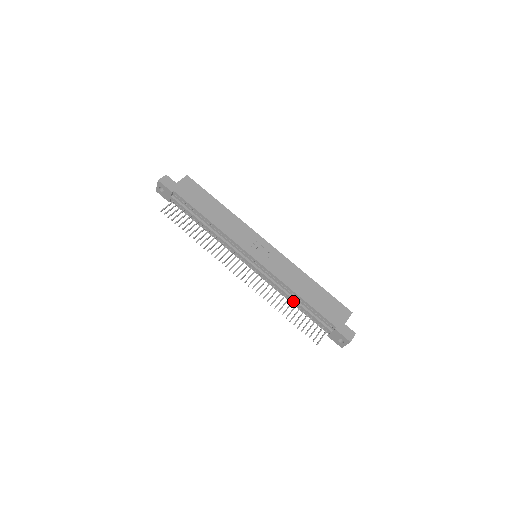
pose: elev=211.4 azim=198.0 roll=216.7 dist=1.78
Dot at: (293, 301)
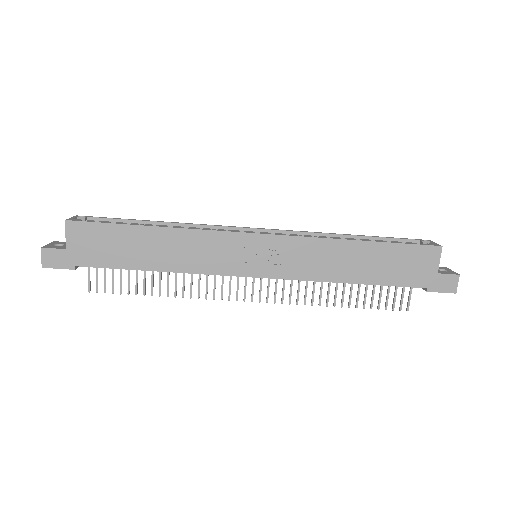
Dot at: occluded
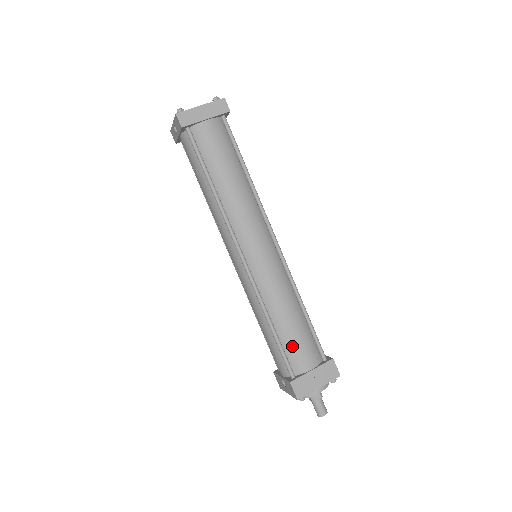
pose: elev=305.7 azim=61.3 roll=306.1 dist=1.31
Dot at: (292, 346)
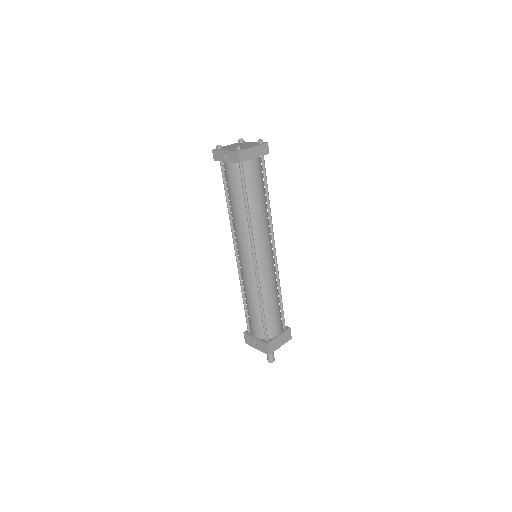
Dot at: (271, 320)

-=-=-

Directions for this task »
Extract every line of text from the rows above, reproducing each one verbatim and in its original order, but omit the pictures.

Answer in full »
pose: elev=211.4 azim=198.0 roll=216.7 dist=1.78
Dot at: (293, 301)
Dot at: occluded
pose: elev=305.7 azim=61.3 roll=306.1 dist=1.31
Dot at: (292, 346)
Dot at: (271, 320)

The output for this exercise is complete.